I took a seat on a milk chocolaty couch from where I would be able to spy Ju, The Little Teochew, and her family from a distance as soon as they entered the lobby.

Within minutes I spotted that familiar nymphlike figure, then a smaller version of Ju slightly behind her and then a husband and two lovely little boys and their maid. Having arrived all the way from Singapore a few days back they were leaving for home that very afternoon.



I stood up and exhibited my widest grin from about 30 meters away. Ju, The Little Teochew, saw me. We crossed the lobby and met halfway. We sort of looked at each other, grinning, a little dazed and then stretched out our arms for a real life hug. 

Her adorable little girl, her two sweet young men and her most kind and considerate husband left us to ourselves.



We yakked..... about ourselves, each other, her, me, our goslings, our mothers, our husbands, some blogger friends we had in common and a little about food. Punctuated only by laughter. It seemed like we were simply catching up from where we had left off. We were just being what we were, first and foremost. Women.

It's hard to believe that I have come to know Ju and her little family only months ago. And merely through our blogs. Yet her warmth, her desire to reach out beyond that is unmistakable. Which has led to some (funny) email exchanges between us.

Ju looked as gorgeous as she does in her photographs. It seemed that all that was done were some whisperings of life into those images and there you had Ju, young, beautiful, bubbly and warm. And ever so interested in getting to know you better. 




It was a brief meeting, fleeting almost, but so meaningful and immensely satisfying. 


I am so blessed to know and so lucky to have been able to meet with Ju.


And...... we pried our ages from each other. But I'm not telling;)

PS : The pictures above were taken at the beautiful Scotio River in Ohio, USA, 2007 when I visited my eldest daughter and her family.

> _DATASET_:
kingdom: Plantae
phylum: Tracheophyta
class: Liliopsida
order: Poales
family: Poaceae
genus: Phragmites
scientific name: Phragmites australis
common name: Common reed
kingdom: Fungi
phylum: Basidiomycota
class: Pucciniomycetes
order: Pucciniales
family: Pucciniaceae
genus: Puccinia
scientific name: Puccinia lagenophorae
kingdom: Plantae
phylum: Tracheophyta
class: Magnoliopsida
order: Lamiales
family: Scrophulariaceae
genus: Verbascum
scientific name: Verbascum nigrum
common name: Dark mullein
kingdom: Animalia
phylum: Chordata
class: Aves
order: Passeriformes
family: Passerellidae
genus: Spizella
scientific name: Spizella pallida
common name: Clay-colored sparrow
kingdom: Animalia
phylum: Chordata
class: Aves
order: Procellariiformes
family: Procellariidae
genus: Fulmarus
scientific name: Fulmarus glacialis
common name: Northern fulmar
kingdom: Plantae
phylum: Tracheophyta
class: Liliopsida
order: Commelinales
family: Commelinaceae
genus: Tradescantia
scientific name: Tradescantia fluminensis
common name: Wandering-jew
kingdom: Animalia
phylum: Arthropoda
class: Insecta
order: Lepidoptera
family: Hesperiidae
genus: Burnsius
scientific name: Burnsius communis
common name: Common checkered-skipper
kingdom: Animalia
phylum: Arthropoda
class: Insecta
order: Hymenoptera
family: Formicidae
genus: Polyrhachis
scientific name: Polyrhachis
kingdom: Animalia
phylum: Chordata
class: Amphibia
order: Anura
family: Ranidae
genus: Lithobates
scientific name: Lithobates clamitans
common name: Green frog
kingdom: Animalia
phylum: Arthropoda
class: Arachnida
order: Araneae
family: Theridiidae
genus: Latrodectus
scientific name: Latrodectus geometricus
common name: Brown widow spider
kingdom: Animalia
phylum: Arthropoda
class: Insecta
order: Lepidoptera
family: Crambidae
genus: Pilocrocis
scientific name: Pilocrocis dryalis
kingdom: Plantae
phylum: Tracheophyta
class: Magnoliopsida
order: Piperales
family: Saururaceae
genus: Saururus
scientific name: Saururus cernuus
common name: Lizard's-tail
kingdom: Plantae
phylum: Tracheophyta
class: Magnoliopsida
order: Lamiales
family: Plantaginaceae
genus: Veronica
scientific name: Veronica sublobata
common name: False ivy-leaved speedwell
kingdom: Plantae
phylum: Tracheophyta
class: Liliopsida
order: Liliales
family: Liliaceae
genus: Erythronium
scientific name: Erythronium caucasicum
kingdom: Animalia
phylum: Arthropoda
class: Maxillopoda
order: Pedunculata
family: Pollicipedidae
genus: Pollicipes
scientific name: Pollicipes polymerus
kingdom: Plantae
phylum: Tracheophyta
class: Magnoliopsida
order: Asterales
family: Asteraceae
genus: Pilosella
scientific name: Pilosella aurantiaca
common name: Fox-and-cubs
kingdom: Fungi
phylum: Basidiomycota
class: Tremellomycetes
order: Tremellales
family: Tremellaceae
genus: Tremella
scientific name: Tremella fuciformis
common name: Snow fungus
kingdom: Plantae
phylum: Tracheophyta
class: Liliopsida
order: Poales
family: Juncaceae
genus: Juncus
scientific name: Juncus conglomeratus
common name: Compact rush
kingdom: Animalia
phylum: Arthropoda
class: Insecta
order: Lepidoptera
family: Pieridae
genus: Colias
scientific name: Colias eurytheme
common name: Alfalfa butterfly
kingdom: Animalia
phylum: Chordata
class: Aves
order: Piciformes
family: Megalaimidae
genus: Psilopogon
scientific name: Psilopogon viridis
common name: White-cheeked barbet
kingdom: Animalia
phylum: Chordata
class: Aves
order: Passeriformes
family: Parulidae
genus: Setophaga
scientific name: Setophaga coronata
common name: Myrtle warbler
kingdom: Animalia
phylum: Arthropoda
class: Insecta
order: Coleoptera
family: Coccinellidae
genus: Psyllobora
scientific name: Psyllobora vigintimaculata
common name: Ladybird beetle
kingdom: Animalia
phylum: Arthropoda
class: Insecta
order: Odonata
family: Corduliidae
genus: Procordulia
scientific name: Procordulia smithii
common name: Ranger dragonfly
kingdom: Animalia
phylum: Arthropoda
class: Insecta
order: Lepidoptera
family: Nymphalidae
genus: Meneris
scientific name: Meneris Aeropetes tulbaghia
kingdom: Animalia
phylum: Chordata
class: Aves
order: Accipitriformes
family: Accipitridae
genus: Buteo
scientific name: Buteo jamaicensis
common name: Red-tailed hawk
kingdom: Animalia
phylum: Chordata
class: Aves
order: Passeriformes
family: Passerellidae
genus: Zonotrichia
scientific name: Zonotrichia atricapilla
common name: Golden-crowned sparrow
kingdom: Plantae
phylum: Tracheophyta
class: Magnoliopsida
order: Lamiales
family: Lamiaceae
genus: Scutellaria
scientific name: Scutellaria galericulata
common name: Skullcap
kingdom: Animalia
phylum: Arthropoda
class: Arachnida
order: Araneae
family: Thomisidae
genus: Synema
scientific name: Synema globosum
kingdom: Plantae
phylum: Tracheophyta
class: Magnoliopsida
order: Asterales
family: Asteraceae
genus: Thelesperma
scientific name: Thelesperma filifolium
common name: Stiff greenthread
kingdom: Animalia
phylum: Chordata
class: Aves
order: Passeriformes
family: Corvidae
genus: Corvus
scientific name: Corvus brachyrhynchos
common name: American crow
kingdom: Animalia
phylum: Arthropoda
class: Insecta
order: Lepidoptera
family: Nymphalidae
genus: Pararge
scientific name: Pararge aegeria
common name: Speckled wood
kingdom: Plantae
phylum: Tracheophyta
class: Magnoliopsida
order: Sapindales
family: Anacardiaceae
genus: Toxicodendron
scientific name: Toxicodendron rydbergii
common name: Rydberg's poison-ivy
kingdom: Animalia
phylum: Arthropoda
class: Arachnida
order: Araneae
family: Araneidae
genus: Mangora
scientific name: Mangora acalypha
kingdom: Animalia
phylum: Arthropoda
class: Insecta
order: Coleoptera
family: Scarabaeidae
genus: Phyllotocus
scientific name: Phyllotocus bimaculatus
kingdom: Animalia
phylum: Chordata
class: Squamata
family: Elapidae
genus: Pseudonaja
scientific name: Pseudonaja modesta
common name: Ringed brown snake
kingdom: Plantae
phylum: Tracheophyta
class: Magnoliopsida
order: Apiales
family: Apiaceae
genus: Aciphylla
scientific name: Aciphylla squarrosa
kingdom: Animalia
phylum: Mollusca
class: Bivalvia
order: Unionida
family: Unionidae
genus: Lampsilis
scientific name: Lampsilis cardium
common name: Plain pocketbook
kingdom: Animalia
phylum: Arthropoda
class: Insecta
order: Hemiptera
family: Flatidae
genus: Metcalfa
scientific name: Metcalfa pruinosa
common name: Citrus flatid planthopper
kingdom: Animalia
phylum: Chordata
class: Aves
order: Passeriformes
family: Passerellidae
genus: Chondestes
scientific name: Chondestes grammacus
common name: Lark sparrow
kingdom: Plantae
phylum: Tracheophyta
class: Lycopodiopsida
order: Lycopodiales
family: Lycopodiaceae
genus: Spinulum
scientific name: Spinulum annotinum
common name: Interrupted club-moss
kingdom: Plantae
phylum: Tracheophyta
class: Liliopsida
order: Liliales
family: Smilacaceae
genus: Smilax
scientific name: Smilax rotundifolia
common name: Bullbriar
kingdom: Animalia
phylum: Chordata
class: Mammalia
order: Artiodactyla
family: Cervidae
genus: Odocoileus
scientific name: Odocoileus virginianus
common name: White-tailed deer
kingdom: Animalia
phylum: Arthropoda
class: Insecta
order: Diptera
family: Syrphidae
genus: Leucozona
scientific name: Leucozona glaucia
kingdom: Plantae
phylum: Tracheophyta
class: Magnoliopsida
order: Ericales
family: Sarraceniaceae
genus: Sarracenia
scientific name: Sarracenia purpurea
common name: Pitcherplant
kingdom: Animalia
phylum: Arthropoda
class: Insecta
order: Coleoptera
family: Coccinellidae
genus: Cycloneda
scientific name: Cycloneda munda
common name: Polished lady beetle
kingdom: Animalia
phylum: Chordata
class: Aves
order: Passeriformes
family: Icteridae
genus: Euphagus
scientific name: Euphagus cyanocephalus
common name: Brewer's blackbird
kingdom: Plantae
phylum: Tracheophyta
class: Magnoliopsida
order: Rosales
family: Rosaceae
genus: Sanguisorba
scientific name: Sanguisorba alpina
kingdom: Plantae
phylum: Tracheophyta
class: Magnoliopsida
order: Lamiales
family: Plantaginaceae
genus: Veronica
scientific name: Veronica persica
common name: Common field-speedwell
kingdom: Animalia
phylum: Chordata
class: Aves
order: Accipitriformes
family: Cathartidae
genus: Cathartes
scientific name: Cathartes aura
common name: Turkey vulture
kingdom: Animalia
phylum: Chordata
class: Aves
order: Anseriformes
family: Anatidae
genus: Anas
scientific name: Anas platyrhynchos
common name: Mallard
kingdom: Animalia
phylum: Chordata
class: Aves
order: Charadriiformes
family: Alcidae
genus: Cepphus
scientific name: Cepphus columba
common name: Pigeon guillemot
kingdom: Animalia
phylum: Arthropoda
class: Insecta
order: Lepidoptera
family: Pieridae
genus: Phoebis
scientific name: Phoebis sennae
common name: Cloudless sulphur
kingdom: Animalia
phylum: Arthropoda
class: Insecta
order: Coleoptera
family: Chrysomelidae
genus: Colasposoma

> _PARTS OF THE EXERCISE_:
1/ In the post about meeting Ju, where had Ju and her family traveled from?
2/ From the entries, copy word for word the part that opens with the line containing "scientific name: Cycloneda munda" and closes with the line containing "genus: Cathartes", including both of those lines.
The post about meeting Ju and the entries have no connection to each other.

> _EXPECTED ANSWERS_:
1/ Singapore

2/
scientific name: Cycloneda munda
common name: Polished lady beetle
kingdom: Animalia
phylum: Chordata
class: Aves
order: Passeriformes
family: Icteridae
genus: Euphagus
scientific name: Euphagus cyanocephalus
common name: Brewer's blackbird
kingdom: Plantae
phylum: Tracheophyta
class: Magnoliopsida
order: Rosales
family: Rosaceae
genus: Sanguisorba
scientific name: Sanguisorba alpina
kingdom: Plantae
phylum: Tracheophyta
class: Magnoliopsida
order: Lamiales
family: Plantaginaceae
genus: Veronica
scientific name: Veronica persica
common name: Common field-speedwell
kingdom: Animalia
phylum: Chordata
class: Aves
order: Accipitriformes
family: Cathartidae
genus: Cathartes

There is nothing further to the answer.